Pitch 1 - Climb up the large red ramp below the north face. Find a place to belay below a large dihedral with a huge yellow spot a couple hundred feet up the face. The first pitch starts from here and climbs up the remaining red rock and transitions on to clean grey rock. When possible, traverse left onto a welcome ledge. This is the crux pitch of the route and the most run-out as well. It is a very serious and committing lead. It would be difficult to safely lower off once committed to the grey rock.

Pitch 2 - Run out slab leading up and right off the belay leads to a series of dihedrals. Climb around a corner into the one on the right which looks substantially easier than the others. Belay at the top of the dihedral on a small ledge below a short chimney.

Pitch 3 - A short chimney leads to a traverse left into the large dihedral with the huge yellow spot that is visible from the start of the route. Climb this a short ways before traversing left on an exposed slab out of the dihedral towards a ledge for the belay.
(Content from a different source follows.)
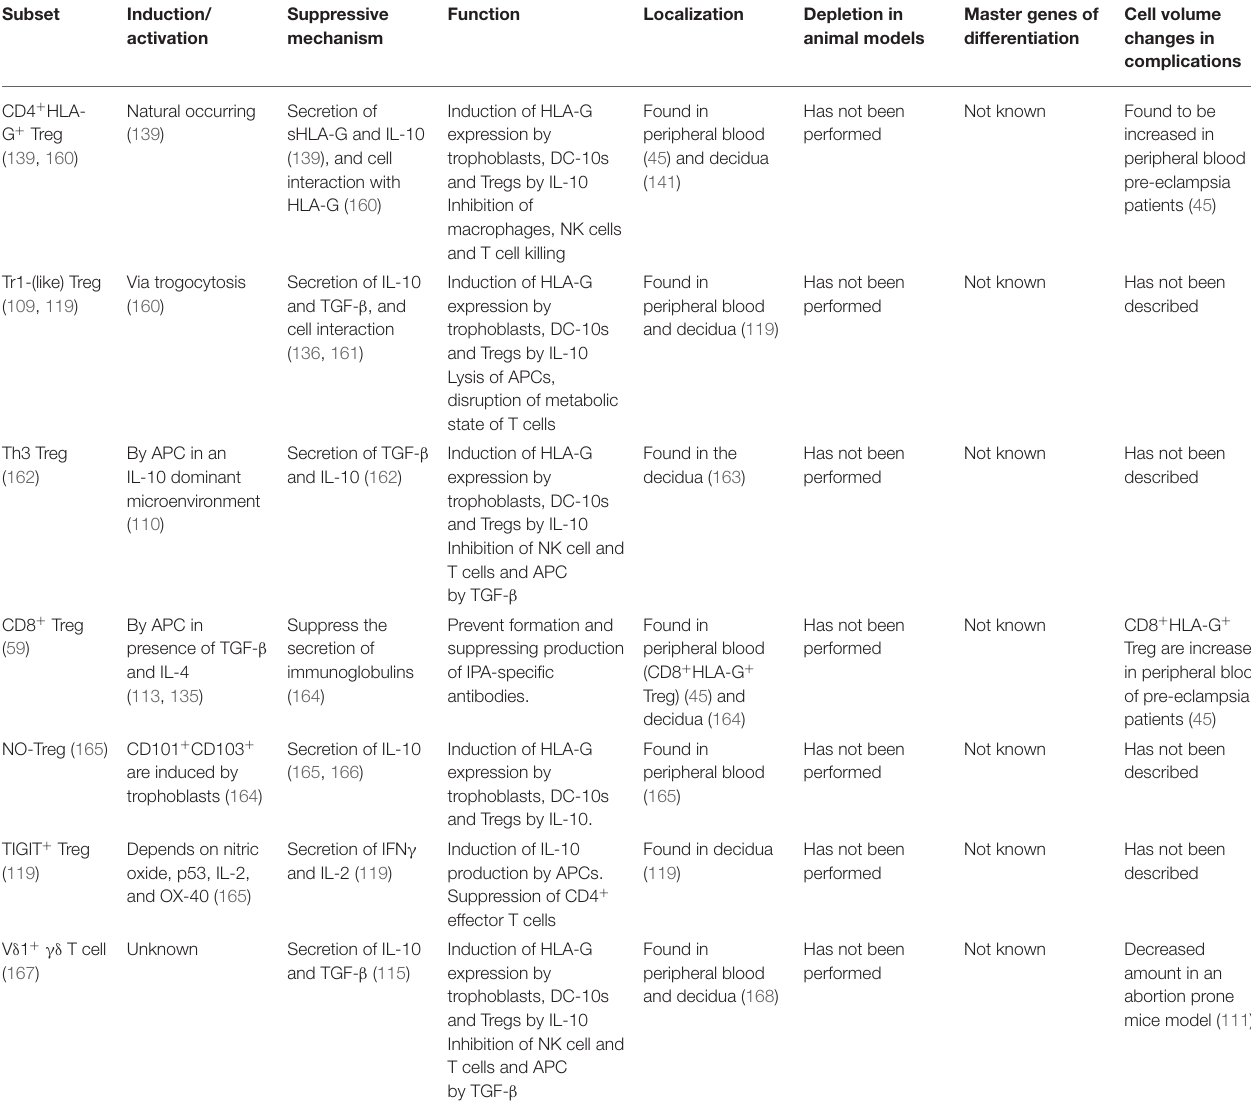
TABLE 1 | Overview of FoxP3 − immune regulating T cells discussed in this review, how they are induced or activated, their main suppressive mechanism and how they function, their localization, animal models depletion assays, master genes for differentiation, and cell volume changes in complicated pregnancies.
Pitch 4 - Continue left over large loose blocks to a short fun hand crack. Broken climbing from here for a full pitch leads to a ledge just right of a gully of red and yellow rock.

Pitch 5 - Continue straight up the arete immediately right of the north buttress from the ledge. If comfortable, it is advisable to simul-climb from the start of this pitch to the start of pitch 8.

Pitch 6 - More broken climbing up the arete.

Pitch 7 - More broken climbing up the arete joins up with the north buttress.

Pitch 8 - Steep and exciting climbing up the right side of a reddish dihedral leads to another large ledge.

Pitch 9 - Easy climbing up another headwall towards the obvious red chimney. Belay just before the chimney to avoid rockfall on the next pitch.

Pitch 10 - Follow the red chimney to the notch on top. This pitch has a lot of large dangerous blocks. Caution is required.

Pitch 11 - From the top of the red chimney, climb a fun crack up the right face. Pass the large flake on the left into a an easy wide crack. Belay on ledge.

Pitch 12 - A short very easy pitch leads to the top of the buttress proper and probably one of the best "summits" on Morrison. By stretching a 60m rope to its very end, it is almost possible to link pitches 11 and 12. The result of linking them is finishing this pitch just short of the top and leaves a bit of exposed and loose 3rd class to go to where you can start to descend.

From the top of the buttress a short rappel or 4th class downclimbing leads to easier scrambling for 300' to the summit.


The route starts 300' up and right of the toe of the north buttress where the red and grey rock meet. Scramble up ramps in the red rock to below the large yellow spot three pitches up.

Descend via the east slopes from the summit. During the 3rd class scramble to the true summit from the top of the route, do not try to contour left towards the east slope until no more than 100' from the true summit. It crosses many ridges and does not save time or make things any easier.


The rack should consist of doubles in cams from .3-#2, single #3, and a set of micro nuts. One or two large beaks are very useful for hand placing in thin cracks.